|US dollar index||86.7||0.0|
|10 Year Govt Bond Yield||1.71%|
|Current Coupon Fannie Mae TBA||103.3|
|Current Coupon Ginnie Mae TBA||104.2|
|30 Year Fixed Rate Mortgage||3.54|
Markets are up as the Bank of England maintained policy. Bonds and MBS are down.
Mortgage applications rose 4.2% last week as purchases rose 9% and refis rose 2%. The increase was driven due to a favorable comparison to the Labor Day shortened week before.
Initial Jobless Claims came in at 260k last week. Consumer comfort slipped.

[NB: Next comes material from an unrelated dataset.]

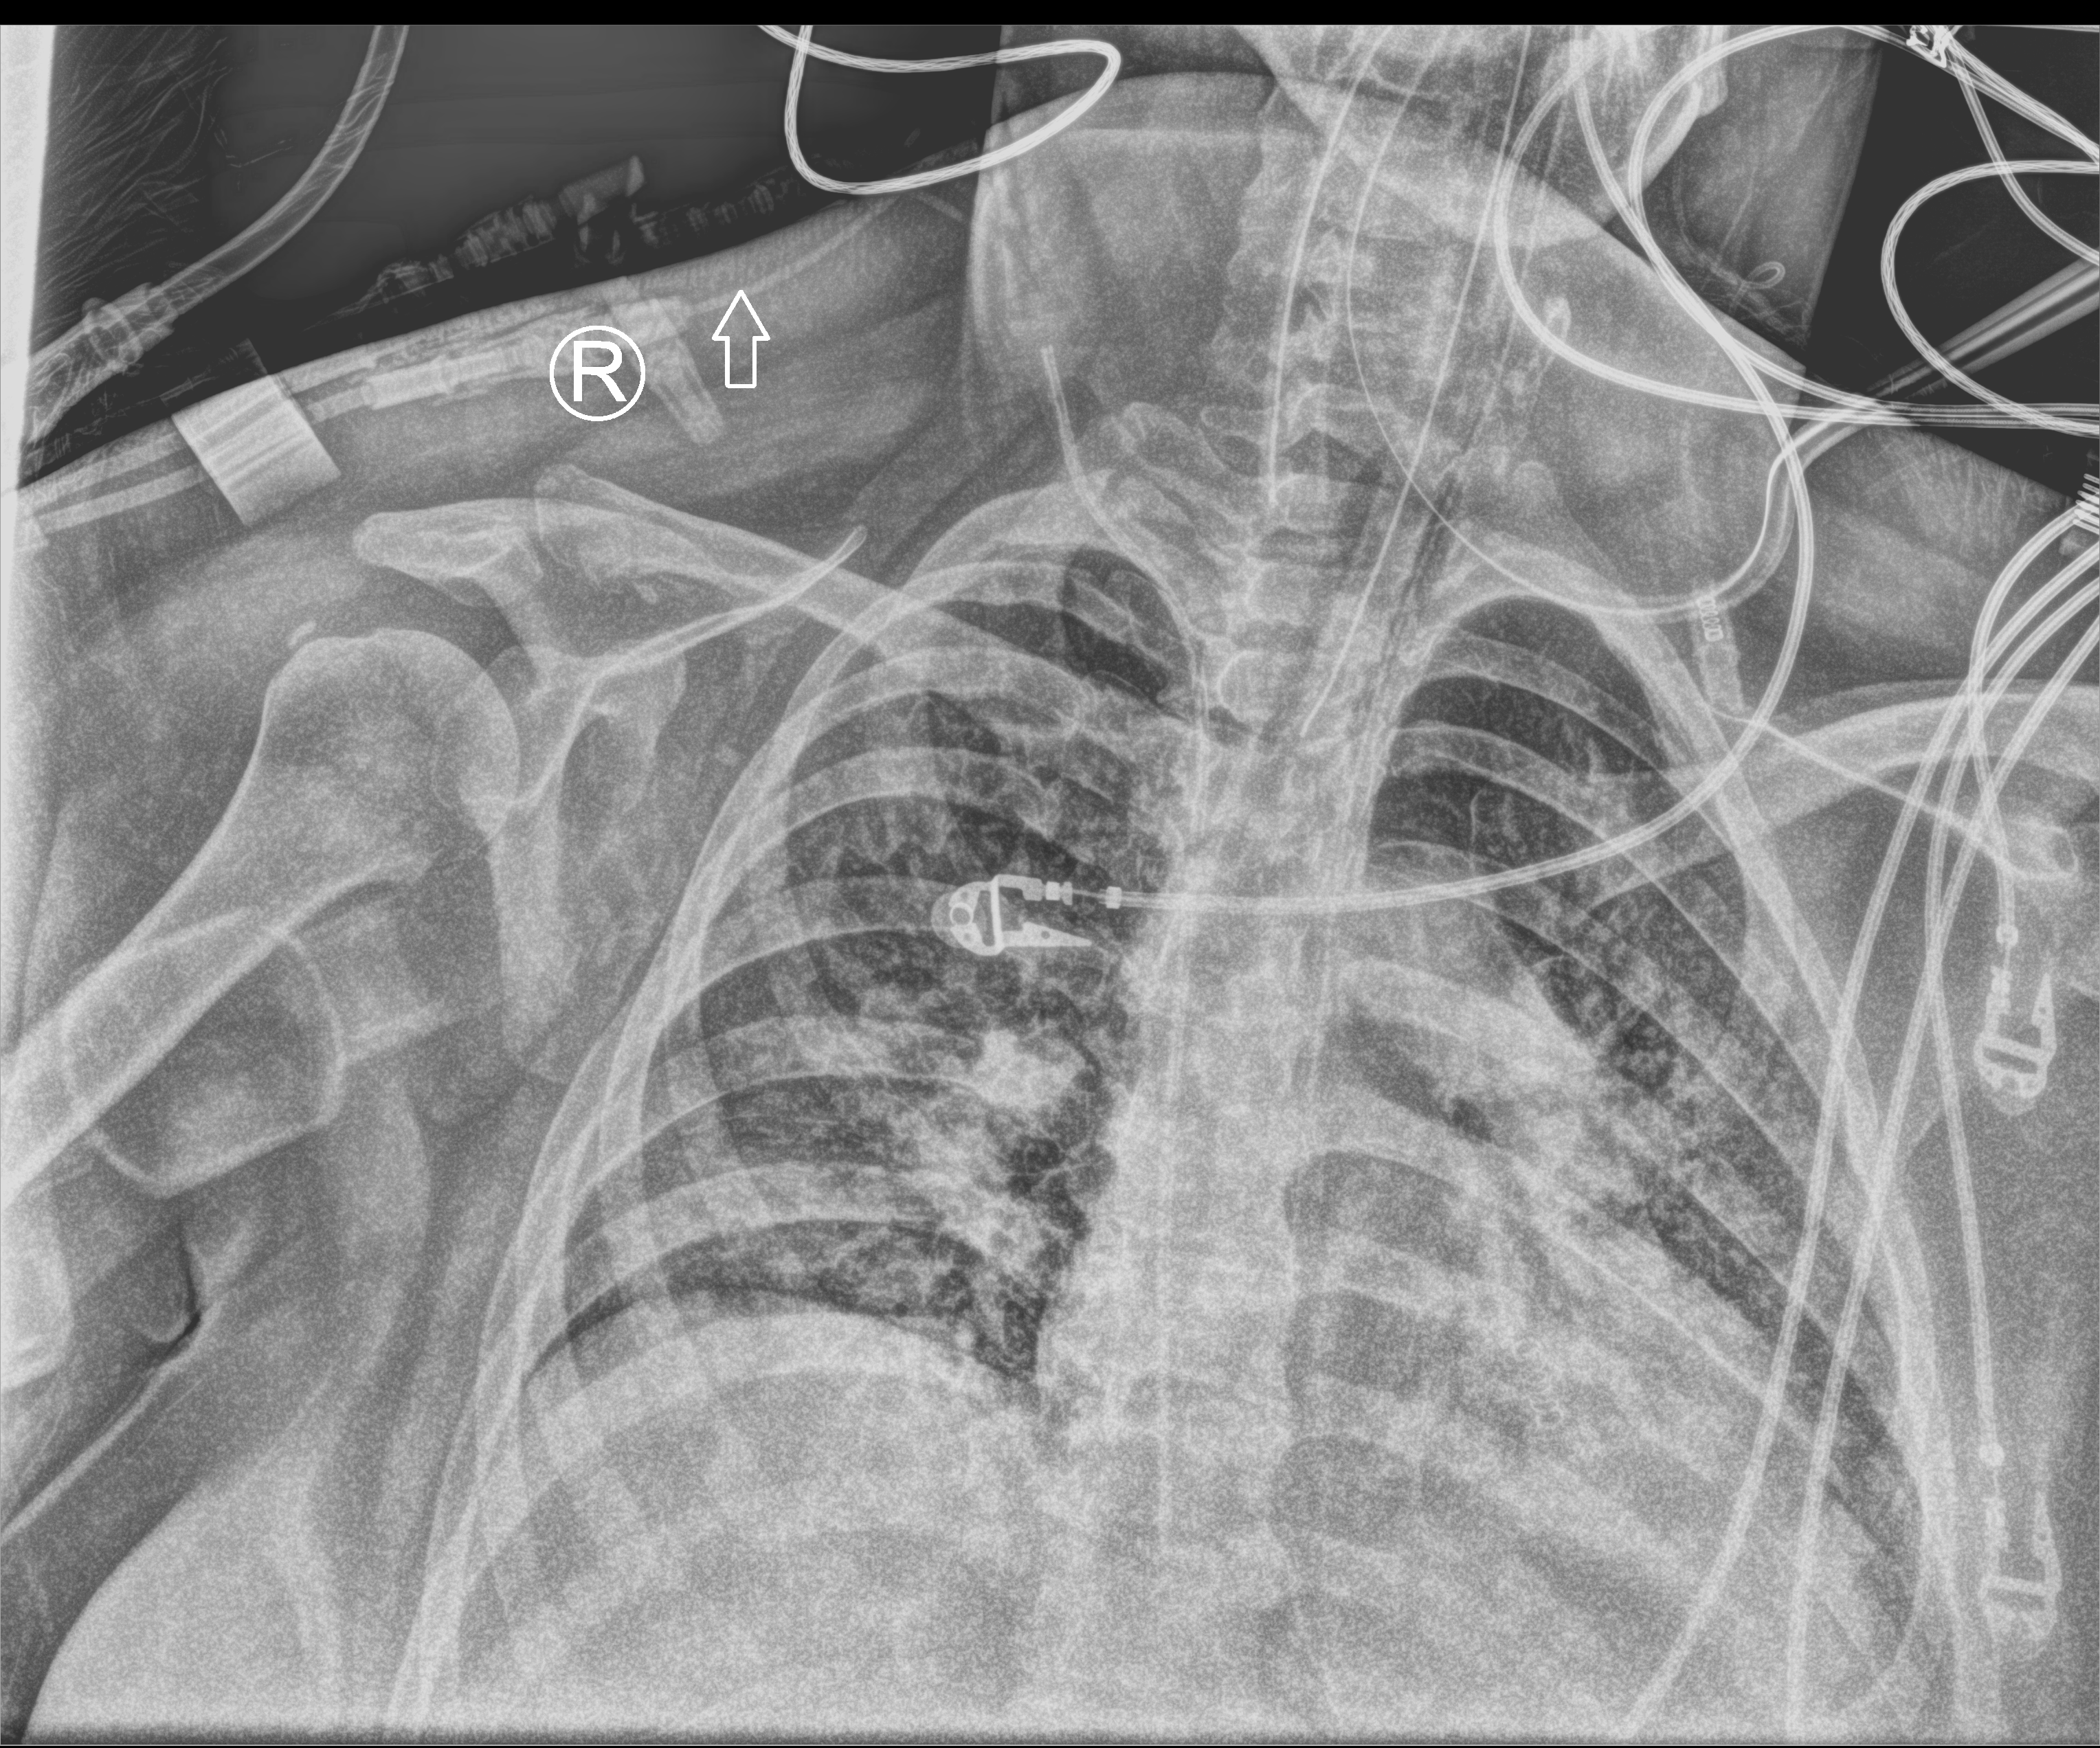
Bedside chest radiograph (computed radiography). Patient hospitalised with COVID-19; female, aged 18–59 years.
From the hospital-stay record, not from the radiograph (when in the stay this image was taken is not recorded): hypertension (admission record): no.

Inflation remains tough to find at the wholesale level, according to the Producer Price Index. The PPI was flat month over month and year over year. Ex-food and energy it rose 0.1% last month and is up 1% YOY. The Fed prefers to use the Personal Consumption Expenditure index versus the CPI and PPI, but the Fed’s measures are in the ballpark with CPI / PPI. Neither indicator is suggesting the Fed has to hike in order to stop inflation.
Retail Sales fell 0.3% in August. Less autos and gas they fell 0.1%. While the latest GDP numbers show an increase in consumption, you aren’t seeing that in these numbers. Online shopping explains it to some extent, however August and September are the back to school shopping season, which is usually a good predictor for the holidays.
Manufacturing continues to disappoint, as industrial and manufacturing production fell 0.4% in August. Capacity Utilization slipped from 75.9% to 75.5%. Meanwhile, the Philly Fed Business Outlook rose to 12.8 while the Empire State improved to -2. July’s improvement in manufacturing looks more like a blip than a trend reversal.